Dataset items
+--
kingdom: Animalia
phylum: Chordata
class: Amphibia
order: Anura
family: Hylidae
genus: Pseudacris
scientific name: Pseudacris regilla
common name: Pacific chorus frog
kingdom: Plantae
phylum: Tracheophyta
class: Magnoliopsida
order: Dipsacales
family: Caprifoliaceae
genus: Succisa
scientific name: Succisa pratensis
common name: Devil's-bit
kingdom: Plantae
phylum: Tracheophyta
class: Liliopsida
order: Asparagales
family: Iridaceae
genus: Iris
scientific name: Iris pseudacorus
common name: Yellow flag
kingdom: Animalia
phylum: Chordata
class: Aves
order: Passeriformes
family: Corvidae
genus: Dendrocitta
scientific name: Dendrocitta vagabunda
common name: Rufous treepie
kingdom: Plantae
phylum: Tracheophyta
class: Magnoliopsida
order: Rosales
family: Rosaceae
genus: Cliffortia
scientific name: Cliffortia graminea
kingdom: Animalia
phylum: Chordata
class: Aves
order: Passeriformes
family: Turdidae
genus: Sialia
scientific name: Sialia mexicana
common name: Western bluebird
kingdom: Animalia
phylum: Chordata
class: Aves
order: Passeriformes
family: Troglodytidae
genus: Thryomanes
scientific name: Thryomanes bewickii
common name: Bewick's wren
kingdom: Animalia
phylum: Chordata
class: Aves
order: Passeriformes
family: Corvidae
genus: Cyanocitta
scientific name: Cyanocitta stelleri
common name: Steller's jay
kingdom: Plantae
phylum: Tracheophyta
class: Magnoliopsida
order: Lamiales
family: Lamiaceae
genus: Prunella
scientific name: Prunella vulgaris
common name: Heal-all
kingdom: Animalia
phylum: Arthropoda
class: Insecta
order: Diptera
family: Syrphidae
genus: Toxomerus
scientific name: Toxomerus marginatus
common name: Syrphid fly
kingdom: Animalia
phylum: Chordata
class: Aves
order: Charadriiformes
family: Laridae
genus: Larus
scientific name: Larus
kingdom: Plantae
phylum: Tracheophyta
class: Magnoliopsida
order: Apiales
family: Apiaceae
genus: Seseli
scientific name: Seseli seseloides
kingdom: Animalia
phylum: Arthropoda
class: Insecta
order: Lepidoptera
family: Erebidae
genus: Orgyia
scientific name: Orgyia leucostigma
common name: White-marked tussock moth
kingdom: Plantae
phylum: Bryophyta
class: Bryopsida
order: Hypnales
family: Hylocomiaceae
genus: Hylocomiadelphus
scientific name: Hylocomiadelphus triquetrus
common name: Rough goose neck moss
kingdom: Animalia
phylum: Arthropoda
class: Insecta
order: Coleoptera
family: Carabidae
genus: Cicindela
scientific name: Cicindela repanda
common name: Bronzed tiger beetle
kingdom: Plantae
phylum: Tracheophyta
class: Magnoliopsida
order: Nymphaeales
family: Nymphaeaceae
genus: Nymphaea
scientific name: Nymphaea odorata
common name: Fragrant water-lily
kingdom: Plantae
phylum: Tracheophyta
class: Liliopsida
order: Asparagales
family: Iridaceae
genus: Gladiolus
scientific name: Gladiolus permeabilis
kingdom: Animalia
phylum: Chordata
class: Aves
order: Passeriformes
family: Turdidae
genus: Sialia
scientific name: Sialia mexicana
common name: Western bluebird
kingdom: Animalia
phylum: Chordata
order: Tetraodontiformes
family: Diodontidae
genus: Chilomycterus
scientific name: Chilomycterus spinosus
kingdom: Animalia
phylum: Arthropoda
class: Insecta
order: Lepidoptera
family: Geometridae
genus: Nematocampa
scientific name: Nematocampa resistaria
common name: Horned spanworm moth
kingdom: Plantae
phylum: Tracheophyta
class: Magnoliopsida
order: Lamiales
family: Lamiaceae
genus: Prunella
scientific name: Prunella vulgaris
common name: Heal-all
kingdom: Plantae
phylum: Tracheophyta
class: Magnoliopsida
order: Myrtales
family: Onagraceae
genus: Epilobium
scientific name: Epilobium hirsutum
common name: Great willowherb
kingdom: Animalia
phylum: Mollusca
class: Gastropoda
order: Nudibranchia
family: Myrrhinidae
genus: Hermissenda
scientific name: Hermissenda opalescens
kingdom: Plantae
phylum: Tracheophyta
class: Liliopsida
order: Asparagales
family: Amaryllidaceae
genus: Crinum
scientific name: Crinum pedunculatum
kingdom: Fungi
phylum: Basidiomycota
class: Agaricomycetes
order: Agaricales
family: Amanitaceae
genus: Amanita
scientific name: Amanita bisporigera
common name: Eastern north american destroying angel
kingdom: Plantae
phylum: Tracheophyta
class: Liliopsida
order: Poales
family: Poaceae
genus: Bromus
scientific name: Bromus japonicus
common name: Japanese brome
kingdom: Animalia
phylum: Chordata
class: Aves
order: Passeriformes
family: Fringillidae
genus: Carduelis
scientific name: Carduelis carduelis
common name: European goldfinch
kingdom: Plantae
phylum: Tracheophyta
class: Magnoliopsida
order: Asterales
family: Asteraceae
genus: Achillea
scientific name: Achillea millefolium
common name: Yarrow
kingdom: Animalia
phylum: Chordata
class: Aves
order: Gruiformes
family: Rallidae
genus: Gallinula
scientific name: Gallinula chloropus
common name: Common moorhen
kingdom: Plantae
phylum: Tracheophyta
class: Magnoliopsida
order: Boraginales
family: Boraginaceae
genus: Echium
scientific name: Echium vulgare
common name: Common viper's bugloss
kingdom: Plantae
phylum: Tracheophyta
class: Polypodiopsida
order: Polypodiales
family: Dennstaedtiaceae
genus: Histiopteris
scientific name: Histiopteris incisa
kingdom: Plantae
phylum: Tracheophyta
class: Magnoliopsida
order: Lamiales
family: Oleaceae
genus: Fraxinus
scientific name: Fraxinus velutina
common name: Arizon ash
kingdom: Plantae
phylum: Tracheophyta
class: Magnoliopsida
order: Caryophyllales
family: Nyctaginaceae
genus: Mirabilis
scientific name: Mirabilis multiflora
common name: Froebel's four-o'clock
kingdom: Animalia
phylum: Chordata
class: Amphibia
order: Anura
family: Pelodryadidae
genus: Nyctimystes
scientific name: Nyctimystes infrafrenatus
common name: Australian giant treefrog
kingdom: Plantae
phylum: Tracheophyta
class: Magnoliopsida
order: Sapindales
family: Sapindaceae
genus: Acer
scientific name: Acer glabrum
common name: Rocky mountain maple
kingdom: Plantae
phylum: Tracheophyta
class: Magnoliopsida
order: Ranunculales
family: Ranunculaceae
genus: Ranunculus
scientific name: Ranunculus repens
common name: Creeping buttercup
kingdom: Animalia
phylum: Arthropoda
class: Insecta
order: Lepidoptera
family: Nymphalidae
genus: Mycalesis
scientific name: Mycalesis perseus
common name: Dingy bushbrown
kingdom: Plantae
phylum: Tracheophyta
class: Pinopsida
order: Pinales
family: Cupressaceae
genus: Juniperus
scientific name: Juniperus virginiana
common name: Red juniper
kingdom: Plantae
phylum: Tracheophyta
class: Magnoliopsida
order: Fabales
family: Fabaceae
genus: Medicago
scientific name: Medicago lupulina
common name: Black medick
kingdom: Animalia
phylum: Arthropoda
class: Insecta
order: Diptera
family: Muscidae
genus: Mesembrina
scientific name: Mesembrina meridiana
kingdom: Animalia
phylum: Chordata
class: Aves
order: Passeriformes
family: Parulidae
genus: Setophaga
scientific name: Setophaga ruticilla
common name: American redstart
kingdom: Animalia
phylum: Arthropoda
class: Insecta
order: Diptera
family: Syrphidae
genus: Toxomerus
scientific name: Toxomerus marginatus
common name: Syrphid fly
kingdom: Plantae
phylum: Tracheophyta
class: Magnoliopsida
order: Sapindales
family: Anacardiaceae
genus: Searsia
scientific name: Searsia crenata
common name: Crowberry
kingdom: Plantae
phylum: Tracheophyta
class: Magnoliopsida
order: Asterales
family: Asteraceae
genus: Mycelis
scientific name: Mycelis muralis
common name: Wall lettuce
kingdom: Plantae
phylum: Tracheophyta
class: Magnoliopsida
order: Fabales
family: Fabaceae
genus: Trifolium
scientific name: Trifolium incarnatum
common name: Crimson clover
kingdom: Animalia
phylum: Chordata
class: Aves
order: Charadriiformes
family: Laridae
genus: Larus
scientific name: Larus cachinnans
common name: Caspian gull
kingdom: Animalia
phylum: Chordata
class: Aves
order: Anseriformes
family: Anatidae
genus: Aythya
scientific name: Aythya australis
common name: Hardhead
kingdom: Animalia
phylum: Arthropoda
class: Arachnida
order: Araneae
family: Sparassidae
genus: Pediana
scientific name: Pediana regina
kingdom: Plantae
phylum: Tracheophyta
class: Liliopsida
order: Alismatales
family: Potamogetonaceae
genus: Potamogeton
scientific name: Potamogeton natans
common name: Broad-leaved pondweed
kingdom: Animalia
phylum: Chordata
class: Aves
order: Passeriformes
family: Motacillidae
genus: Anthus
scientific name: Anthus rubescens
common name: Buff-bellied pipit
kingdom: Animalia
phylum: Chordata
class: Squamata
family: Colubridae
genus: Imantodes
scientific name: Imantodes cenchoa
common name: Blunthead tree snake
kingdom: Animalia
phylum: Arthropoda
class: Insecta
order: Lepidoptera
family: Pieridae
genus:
+--
Given request
Please repeat the rows from the very first line through the line holding "genus: Succisa", inclusive, copying each one word for word.

Solution to this problem
kingdom: Animalia
phylum: Chordata
class: Amphibia
order: Anura
family: Hylidae
genus: Pseudacris
scientific name: Pseudacris regilla
common name: Pacific chorus frog
kingdom: Plantae
phylum: Tracheophyta
class: Magnoliopsida
order: Dipsacales
family: Caprifoliaceae
genus: Succisa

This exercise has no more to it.